Executives at Premier, a Miami Valley organization with more than 1,700 beds, believe hospitals must work on EHR connectivity now, before physicians start buying their own software. Premier realized that if six or seven health record applications are in use, the interoperability issues become almost insurmountable. "If you are not considering doing something like this now," Clancy says, "you are opening yourself up to greater complexity down the road."

Tremendous interest

Whether the IRS memo will lead to a trickle or flood of new IT relationships between hospitals and physicians is unclear.

It is true that many organizations felt stymied by the law, originally sponsored by U.S. Rep. Pete Stark (D. Calif.), which prohibited hospitals from giving hardware or software worth more than $300 to physicians referring Medicare patients to that hospital. The law was designed to keep physicians from sending patients to facilities in which they had a financial stake.

The HHS regulations detailing the exceptions "were comprehensive and a real model of clarity," says Scott Wallace, president and CEO of the Chicago-based National Alliance for Health Information Technology (NAHIT). They spelled out that among other things, the software must be certified as interoperable; that before receiving software or services, physicians must pay 15 percent of the donor's costs; and eligibility to participate cannot be based on the volume of referrals or other business generated between the parties.

"Hospitals could feel confident that if they followed them, they were not going to violate Stark," he says.

But hospitals' attorneys quickly noted that if a not-for-profit gives something of value to a for-profit entity such as a physician practice, it could endanger its 501c3 status. Many organizations hesitated until the IRS memorandum, which stated that as long as hospitals follow the HHS regulations, the not-for-profit status would not be in peril.

Wallace says the IRS memo will not lead to an immediate groundswell, but it will help. "From my talks with CEOs of hospital systems and physicians, there is a tremendous amount of interest in this area," he says. "With information from physician offices, they believe they can do a more efficient job of treating patients when they show up in the hospital."

Three early movers

Some folks at hospitals and health systems have put a high priority on making patient information seamlessly available all the way from the private physician practice to the hospital bedside. They perceive enough community benefits that they are willing to devote considerable resources to overcoming the business, technical and cultural bumps along the way.

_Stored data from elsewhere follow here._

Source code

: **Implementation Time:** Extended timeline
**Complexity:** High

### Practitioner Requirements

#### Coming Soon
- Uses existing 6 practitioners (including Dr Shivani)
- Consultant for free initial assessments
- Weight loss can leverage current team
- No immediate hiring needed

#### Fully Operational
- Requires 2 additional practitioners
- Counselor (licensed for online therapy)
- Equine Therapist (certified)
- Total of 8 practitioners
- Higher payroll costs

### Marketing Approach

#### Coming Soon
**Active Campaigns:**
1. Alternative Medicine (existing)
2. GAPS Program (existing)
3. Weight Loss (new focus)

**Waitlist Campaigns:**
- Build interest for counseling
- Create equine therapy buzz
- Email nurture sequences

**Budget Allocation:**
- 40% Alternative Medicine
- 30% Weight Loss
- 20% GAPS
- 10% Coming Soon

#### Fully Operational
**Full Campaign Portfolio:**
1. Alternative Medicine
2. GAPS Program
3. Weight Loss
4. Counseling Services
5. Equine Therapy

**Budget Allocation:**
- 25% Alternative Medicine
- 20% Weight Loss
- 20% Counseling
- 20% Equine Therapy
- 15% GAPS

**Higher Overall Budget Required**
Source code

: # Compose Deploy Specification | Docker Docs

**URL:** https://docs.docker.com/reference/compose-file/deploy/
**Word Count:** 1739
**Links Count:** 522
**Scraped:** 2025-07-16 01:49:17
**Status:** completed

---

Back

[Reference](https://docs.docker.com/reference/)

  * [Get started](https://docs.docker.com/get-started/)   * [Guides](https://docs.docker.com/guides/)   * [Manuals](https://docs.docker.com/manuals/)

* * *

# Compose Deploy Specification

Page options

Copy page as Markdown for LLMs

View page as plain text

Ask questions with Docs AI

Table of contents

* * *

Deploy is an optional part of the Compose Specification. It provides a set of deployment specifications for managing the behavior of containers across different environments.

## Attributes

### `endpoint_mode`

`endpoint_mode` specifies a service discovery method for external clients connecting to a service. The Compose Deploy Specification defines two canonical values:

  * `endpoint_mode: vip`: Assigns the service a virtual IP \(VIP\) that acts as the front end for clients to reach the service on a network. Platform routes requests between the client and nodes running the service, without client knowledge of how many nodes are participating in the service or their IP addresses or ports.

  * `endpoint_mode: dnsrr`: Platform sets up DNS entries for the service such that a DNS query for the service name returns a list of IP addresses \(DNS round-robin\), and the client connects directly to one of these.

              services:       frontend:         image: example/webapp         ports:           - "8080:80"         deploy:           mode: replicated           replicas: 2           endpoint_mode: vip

According to Clancy, the phase-in of Epic Care software at Premier's Miami Valley Hospital drew interest in early 2006 from affiliated physicians who didn't already have EHRs and wanted to be integrated with the Premier environment. "We were informally querying physicians about potential price points," she says, "but we felt stopped by the Stark law." Once the Stark exceptions were introduced and Premier could absorb up to 85 percent of the software's cost, every-thing changed.